**Source document**

Fascia Vent / Zero Eave Hip Roof venting design
After a few days of researching past forum threads and articles – including the cover strory from a while back, I’m going to venture out and post up here. I’m an architect / builder (yes – jack of all trades…) and am faced with an 1860’s era Victorian House in Gloucester, MA with no eaves / no soffits and an incredible attic space the owners wish to finish out.
Basic Data:
Attic is aprx. 1300 sq. ft. /-/ Roof is a hip style at a 12/12 pitch with about 10 feet total of ridge (and miles of hip ridges, of course) /-/ Aprx. 140 lin. ft. of fascia, trim, and gutter /-/ Coastal Winds / Wind driven rain and snow are of significant impact as the house is on a large hill, and a stones throw from the ocean /-/ And the other biggie – no eaves to speak of, and a lousy gutter to roof edge relationship to boot – also in the scope of work here.
The desire is to vent the roof all around, using this rather short ridge. The Cor-A-Vent X-5 ridge vent was recommended for the high NFVA rating, and it’s extreme wind resistance. Of couse, it ends up providing a little less exhaust venting than would be ideal – but based on CS represenative discussions with vent mfr.’s, more intake at the “eave” (likely a fascia vent design – part II of the question below) is better than too much up top, at the ridge. More intake is better than more exhaust seemed to be the mantra. We come close to the 1/300 ratio with a the measly 10′-0″ ridge anyhow.

**Raw records**
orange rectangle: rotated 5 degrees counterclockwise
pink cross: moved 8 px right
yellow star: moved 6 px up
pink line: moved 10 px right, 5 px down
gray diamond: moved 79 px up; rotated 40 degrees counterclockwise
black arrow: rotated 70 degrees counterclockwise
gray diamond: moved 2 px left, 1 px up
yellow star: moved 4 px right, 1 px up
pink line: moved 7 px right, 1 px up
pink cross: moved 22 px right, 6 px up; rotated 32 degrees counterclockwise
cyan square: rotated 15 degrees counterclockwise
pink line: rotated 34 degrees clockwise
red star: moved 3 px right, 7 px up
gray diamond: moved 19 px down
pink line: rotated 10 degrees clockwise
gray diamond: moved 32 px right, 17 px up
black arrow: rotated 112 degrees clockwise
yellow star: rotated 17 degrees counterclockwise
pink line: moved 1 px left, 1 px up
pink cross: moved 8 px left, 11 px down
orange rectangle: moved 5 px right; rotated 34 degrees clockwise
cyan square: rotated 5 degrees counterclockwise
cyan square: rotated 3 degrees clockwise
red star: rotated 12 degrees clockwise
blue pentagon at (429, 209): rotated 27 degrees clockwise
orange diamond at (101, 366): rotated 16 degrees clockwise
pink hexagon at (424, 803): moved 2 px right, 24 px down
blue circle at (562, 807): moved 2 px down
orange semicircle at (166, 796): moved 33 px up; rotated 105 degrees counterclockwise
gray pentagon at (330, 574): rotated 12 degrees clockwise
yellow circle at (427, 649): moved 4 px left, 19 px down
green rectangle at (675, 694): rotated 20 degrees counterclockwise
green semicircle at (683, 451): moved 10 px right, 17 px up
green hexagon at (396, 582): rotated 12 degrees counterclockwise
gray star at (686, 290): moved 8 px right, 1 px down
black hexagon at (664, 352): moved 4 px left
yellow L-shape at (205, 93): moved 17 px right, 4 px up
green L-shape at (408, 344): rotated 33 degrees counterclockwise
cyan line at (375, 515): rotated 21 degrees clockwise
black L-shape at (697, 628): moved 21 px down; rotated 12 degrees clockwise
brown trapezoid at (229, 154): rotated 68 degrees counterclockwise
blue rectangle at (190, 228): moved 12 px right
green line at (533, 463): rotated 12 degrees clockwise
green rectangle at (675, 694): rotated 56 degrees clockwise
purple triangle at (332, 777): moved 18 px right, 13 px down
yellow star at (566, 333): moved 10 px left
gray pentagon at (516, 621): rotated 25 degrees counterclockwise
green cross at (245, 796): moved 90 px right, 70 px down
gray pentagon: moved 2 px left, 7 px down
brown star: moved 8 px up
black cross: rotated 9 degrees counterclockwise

**Tasks**
A - Rewrite the roof venting post starting with "Fascia Vent /" and going on through "of work here.", swapping "gutter" for "eavestrough".
B - Pick up the roof venting post right after its last sentence and keep writing it.

**Answers in order**
A -
Fascia Vent / Zero Eave Hip Roof venting design
After a few days of researching past forum threads and articles – including the cover strory from a while back, I’m going to venture out and post up here. I’m an architect / builder (yes – jack of all trades…) and am faced with an 1860’s era Victorian House in Gloucester, MA with no eaves / no soffits and an incredible attic space the owners wish to finish out.
Basic Data:
Attic is aprx. 1300 sq. ft. /-/ Roof is a hip style at a 12/12 pitch with about 10 feet total of ridge (and miles of hip ridges, of course) /-/ Aprx. 140 lin. ft. of fascia, trim, and eavestrough /-/ Coastal Winds / Wind driven rain and snow are of significant impact as the house is on a large hill, and a stones throw from the ocean /-/ And the other biggie – no eaves to speak of, and a lousy eavestrough to roof edge relationship to boot – also in the scope of work here.

B -
The Cor-A-Vent folks suggested the S-400 installed behind the fascia trim, which looks like it can work – but at 1″ thick seems like overkill for (2) reasons – one, that it provides a huge amount of inlet air relative to the ridge vent exhaust capacity (140 lin. ft. X 1″ thk. and 10″ NFVA), and two – something lower profile would make the aesthetics more tolerable to myself, and the owner. Rough calcs show I could balance the system with a 1/4″ opening all the way around the perimeter – but of course, there is no soffit / fascia vent product that thin.
My instinct is to find a suitable material to use here, at 1/4″ or 3/8″ thick – to provide rain / bug screening. I know there are a number of rainscreen products for under roofing and behind siding applications, but would it be crazy to apply that sort of product here?
My next, related question, or “x-factor” here is venting all those cavities formed by a hip roof design, between all the jack rafters, and between the hip ridges and the main slope that ends at this short ridge. Structurally I see it’s no problem to simply drill a 1 1/2″ diameter hole at the tops of the jack rafters and hip ridge beams to connect up a plenum of sorts – making a passage all the way to the 10′-0″ ridge vent area. Now I know that is not the most fun one can have with a right angle drill in an attic on a hot day – but seems like the best way to truly vent this whole assembly. Hip Ridge Vents were strongly discouraged for a number of reasons – both structural and wind related.
The existing roof is a recently done, quality asphalt shingle job on new 1/2″ plywood deck (over the old 1X) and yes, we’ll be replacing the gutters, drip edge, trim, and flashing(s) as required – so it’s a fairly substantial job – just not the whole roof, if possible. When this is all done – the attic will then be finished out with 2″ rigid insulation boards tacked up 1 1/2″ below the roof deck – providing a channel for air movement to the ridge, then batt insulation, vapor barrier, and finish ceiling.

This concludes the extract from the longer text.